【書店愛】この夏休み、思いがけずこだわりの本屋さんと出会った話
夏休み中の娘と、とある用事のためお出かけをした。
自宅から2時間程度の場所だが、初めて行く場所だし夏休みということもあってちょっとした冒険旅行気分。
そしてお互い本を読むことが好きで、ちょうど今読みたいと思っている本がそれぞれにあった。
目的地に向かう途中、
「駅の中に本屋さんがないかな?」
「いちおう県庁所在地のJR駅だし、本屋さんぐらいあるかもね?
でも欲しい本があるかはわからないよ」
という会話をしていた。
今日の行き先はこのでもあたりでも人口が少ない場所。
私は、期待しているような本屋さんがなかったら娘をがっかりさせてしまうと心配した。だから前もって予防線を張っておいたのだ。

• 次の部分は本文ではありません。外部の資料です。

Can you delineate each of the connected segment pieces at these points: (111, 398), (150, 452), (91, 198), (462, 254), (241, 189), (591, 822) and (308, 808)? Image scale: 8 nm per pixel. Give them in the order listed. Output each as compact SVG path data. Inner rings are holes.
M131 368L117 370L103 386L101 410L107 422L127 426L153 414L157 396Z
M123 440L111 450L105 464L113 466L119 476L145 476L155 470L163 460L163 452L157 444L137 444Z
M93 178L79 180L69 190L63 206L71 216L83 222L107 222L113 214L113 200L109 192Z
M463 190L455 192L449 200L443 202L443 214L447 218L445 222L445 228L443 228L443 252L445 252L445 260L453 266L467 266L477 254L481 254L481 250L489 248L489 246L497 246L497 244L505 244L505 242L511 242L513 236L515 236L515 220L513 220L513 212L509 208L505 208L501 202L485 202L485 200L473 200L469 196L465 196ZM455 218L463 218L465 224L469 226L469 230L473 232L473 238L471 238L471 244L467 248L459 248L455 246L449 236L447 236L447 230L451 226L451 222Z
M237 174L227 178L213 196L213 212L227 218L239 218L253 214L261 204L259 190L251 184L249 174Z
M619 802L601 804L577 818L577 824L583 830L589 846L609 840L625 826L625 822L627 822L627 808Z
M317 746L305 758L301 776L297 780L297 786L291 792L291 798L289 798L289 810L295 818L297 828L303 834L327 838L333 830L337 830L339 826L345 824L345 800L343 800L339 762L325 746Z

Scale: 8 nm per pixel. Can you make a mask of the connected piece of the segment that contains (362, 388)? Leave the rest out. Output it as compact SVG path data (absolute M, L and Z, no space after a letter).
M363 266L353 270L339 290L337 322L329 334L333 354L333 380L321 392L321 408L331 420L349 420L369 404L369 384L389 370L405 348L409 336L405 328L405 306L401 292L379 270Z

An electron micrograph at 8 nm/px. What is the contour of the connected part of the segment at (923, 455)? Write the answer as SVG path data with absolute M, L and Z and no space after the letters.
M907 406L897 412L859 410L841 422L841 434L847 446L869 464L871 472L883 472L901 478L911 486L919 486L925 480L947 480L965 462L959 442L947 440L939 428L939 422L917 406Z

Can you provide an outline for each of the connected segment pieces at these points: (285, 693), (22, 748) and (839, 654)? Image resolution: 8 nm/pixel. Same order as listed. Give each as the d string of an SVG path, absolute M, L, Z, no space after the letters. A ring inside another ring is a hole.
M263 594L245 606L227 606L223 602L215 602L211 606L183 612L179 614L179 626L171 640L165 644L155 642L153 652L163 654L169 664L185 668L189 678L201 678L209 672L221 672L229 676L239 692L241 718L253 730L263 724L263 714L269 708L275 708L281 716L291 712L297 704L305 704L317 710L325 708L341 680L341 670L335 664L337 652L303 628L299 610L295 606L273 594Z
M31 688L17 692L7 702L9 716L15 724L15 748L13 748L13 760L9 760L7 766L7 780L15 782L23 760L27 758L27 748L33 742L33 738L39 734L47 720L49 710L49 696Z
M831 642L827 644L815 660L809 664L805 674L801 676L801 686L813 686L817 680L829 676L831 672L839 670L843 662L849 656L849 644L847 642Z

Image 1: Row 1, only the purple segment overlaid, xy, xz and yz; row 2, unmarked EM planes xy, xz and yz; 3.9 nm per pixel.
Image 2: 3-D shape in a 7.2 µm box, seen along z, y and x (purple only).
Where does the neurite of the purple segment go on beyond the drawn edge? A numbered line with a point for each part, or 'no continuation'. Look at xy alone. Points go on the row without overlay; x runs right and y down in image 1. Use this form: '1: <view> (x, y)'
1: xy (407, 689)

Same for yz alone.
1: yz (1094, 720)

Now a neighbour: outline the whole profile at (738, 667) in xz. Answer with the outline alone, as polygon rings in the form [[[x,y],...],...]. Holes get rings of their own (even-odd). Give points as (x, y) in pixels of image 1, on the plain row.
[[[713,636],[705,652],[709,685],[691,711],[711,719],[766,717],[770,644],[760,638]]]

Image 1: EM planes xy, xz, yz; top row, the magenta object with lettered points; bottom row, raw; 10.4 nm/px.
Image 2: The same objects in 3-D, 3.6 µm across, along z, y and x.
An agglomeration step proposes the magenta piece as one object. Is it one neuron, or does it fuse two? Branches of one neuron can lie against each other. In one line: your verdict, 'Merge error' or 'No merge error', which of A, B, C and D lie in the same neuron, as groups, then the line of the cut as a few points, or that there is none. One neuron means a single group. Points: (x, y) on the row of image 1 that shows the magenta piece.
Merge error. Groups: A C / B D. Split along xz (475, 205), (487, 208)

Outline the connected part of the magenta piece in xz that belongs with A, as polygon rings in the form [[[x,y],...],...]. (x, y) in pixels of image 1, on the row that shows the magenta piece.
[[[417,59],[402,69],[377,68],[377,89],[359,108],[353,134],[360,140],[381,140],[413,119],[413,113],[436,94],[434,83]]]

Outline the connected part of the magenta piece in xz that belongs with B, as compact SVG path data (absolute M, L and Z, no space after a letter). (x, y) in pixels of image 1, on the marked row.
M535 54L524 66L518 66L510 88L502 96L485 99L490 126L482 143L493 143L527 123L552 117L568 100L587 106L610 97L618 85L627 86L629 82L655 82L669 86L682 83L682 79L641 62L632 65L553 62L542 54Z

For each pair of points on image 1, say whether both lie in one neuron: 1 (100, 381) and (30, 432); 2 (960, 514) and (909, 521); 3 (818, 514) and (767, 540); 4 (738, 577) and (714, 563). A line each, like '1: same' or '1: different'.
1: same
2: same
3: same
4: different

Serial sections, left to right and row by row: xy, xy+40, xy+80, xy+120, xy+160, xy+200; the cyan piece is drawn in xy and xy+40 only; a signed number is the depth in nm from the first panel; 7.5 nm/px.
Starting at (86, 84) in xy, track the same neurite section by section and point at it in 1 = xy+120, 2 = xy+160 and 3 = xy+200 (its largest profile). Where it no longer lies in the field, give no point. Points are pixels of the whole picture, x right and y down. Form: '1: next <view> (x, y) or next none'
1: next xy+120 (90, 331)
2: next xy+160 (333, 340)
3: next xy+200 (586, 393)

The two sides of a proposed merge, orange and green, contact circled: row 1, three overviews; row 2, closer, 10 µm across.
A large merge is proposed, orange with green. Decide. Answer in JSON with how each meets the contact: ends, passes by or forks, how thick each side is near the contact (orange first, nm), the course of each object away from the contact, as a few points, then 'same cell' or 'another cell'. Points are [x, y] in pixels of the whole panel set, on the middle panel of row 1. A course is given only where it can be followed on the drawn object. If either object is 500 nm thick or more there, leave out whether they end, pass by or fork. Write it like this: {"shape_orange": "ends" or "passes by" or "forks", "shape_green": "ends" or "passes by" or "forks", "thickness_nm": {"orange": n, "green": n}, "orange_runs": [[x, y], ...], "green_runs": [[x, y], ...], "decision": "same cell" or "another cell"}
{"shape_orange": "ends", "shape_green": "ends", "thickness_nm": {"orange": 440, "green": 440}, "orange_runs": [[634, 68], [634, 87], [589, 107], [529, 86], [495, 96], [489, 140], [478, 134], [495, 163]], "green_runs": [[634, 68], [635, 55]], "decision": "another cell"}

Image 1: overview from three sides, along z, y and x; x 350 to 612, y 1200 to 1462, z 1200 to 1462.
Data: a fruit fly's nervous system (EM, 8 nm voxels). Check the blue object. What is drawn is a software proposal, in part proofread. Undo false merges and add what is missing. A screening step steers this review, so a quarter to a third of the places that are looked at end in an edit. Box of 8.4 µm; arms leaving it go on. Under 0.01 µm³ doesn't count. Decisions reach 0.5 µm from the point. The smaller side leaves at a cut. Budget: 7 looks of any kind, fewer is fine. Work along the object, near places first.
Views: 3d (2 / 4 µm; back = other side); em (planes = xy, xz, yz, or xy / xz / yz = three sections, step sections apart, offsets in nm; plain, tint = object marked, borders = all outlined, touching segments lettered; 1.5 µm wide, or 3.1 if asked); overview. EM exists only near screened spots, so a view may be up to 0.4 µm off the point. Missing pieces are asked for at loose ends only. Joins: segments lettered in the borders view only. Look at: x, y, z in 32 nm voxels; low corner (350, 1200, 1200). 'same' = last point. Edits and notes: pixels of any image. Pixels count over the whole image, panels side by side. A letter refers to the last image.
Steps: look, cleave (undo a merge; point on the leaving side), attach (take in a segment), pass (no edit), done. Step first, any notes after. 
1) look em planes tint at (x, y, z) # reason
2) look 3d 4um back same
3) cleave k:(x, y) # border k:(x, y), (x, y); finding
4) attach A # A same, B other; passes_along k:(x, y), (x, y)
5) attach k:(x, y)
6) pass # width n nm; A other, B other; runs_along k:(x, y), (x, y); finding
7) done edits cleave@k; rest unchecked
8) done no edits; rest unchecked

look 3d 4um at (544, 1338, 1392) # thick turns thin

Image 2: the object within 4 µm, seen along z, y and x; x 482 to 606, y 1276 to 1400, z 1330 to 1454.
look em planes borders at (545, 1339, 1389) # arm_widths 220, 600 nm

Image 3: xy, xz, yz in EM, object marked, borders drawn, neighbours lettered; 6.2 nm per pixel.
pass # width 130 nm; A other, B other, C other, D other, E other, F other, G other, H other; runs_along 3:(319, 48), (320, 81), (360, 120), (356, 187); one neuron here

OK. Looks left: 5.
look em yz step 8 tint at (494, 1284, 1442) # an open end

JRの駅について、乗り換えのバスに乗るため駅の構内を進んでいくとドラッグストアやコンビニ、カフェに混じって小さな本屋さんがあった。
小さいけれど思ったより良さそうな本屋さんだねと会話した。
「行きは時間がないから、帰りに寄ろう」
「うん、帰りに絶対寄ってね」
そして帰りの電車の乗り換えを待つ30分で、その駅構内の小さな本屋さんへ向かった。さらっと店内を一周すると、あら?けっこうこだわった品揃えだなと思った。
話題の小説の文庫や地元関連の本だとか、手書きのポップも丁寧で目を引く。でもこだわりすぎでもないという絶妙な選書。
時間がないのでレジにいる店員さんに近づくと、
「なにをお探しです?」と声をかけてくれた。
「〇〇、っていう本なんですが」
と著者名もわからない状態で聞いてみた。
「はいはいその本なら、文庫本でよければ」
と、ものの数秒で本を差し出してくれた店員さん。
このやりとりで、私は昔の書店を思い出して懐かしさを感じた。
私が小さい頃は地域に小さな本屋さんがあった。
本好きな店主さんがいつも店番をしていて、ほしい本を伝えると在庫を出してきてくれた。
そんな経験を思い出させる本屋さんに、思いがけず出会って嬉しく思った。
今の本屋さんは面積こそ大きくなったけれど、読みたい本は検索機で自分で探すシステムだ。そもそもたくさん本が置いてあっても、読みたい本に出会えないこともある。大きければ大きいほど良い、というわけではないのだ。
これは後日談なのだが、この駅構内の本屋さんをふとネットで調べてみた。
するとびっくり。
ある直木賞作家がオーナーとして書店を開き、店長はカリスマ書店員さんが務めているとのことだった。書店員さん独自の”大賞”を展開もされていて話題だという。
それであの本好きの興味をそそる品揃えだったのかと納得。
カリスマ店長が、さっとさりげなく本を差し出してくれたのも腑に落ちた。
近頃は私の住む地域でも、本屋さんが減っている。
でもこんな個性的で本好きに愛される素敵な本屋さんはなくなってほしくない。
カリスマ書店員さんのXアカウントを発見。
ちなみに、高校生の娘がこの夏休みに読みたいと言ったのは、こちらの蜜蜂と遠雷/恩田陸。娘は小説は紙の本で読みたい派。
私がほしいと思っていた本も、ビジネス書の小さな棚にもちろん置いてあった。こちらも紙の本で手元におきたいので購入。